Another problem is that her footnotes contain numerous quotations from only a narrow range of theological opinion (feminist) or from 3rd-4th century sources which provide an appearance of serious biblical scholarship but are often inaccurate. Her bibliography may seem impressive to first year women's studies students or the editors of Ms. magazine, but she consistently ignores other viewpoints.
For example, there is no interaction with complementarian positions advocated by Stephen B. Clark's Man and Woman in Christ: An Examination of the Roles of Man and Women in Light of Scripture and the Social Sciences (Ann Arbor, Mich.: Servant, 1980) and E. Earle Ellis's Pauline Theology, Ministry and Society (Grand Rapids: Eerdmans, 1989), pp. 53-85. Furthermore, she avoids any discussion of significant treatments such as Suzanne Heine's two works, entitled respectively Women and Early Christianity: Are the Feminist Scholars Right? [London: SCM, 1988] and Christianity and the Goddesses. Systematic Criticism of a Feminist Theology (London: SCM, 1988). Heine, although representing an overall positive evaluation of feminist concerns, offers a thorough and devastating critique of a Torjesen-like simplistic utilization of gnostic sources to prove the existence of rampant anti-feminism in the early church.
Finally, Torjesen's greatest weakness is that while she correctly documents that some New Testament women functioned in spheres of genuine spiritual service and responsibility in the early New Testament community, such as Joanna, wife of Chuza (Luke 8:1-3) or Lydia at Philippi (Acts 16:11-15), none of the women she devotes biographical attention to were ever described in the New Testament as elders, bishops, or pastor-teachers, either ordained or non-ordained. This is the same fatal flaw which can be observed in many evangelical egalitarian arguments (on this, see, e.g., the review of an article by Wendy Cotter in CBMW NEWS Vol. 1, No. 4, October 1996, p. 14).

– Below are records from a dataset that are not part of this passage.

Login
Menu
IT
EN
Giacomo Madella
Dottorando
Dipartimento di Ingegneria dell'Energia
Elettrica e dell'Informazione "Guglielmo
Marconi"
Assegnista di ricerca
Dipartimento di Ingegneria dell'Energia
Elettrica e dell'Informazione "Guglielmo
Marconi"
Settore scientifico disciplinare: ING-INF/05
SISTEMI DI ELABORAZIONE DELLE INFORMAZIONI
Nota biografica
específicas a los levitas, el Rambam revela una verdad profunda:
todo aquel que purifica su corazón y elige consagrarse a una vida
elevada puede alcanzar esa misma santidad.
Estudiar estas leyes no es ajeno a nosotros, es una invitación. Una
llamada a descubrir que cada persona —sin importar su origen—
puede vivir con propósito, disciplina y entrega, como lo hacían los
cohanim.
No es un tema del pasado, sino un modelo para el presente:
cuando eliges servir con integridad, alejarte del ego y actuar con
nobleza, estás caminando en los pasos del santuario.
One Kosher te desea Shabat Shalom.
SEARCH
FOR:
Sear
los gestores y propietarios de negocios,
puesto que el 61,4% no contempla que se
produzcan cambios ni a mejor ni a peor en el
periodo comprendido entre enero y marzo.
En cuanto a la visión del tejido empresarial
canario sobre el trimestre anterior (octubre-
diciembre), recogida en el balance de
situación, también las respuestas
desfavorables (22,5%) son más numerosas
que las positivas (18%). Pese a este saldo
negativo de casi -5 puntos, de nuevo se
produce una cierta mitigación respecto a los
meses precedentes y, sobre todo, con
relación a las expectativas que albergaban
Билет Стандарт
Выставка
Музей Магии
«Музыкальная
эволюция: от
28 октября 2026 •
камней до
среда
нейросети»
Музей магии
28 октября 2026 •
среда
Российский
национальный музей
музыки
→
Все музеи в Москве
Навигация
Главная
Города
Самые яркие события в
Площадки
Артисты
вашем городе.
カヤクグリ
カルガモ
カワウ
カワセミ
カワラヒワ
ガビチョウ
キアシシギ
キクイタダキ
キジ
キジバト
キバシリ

In conclusion, Torjesen does not shed any new light on this debated issue. Her analysis of the biblical evidence is unconvincing, and her appeals to extrabiblical sources as authoritative are inconsistent. She does not present a cohesive and plausible argument for a massive and scandalous two thousand year conspiracy to keep women from positions of ultimate responsibility in the church. Only in a Los Angeles courtroom with a celebrity murder suspect or in an Oliver Stone movie does her kind of rationale ever succeed.
What she does accomplish, is to offer a concise representative reflection of contemporary liberal feminist thinking regarding historical issues in the early and emerging church. Also, in the opinion of this reviewer, Torjesen's work will serve to prefigure future arguments of evangelical egalitarians. With no compelling New Testament evidence to support their viewpoints, egalitarians will be forced to make greater and more emotive excursions into speculative historical reconstructions to advance their agenda.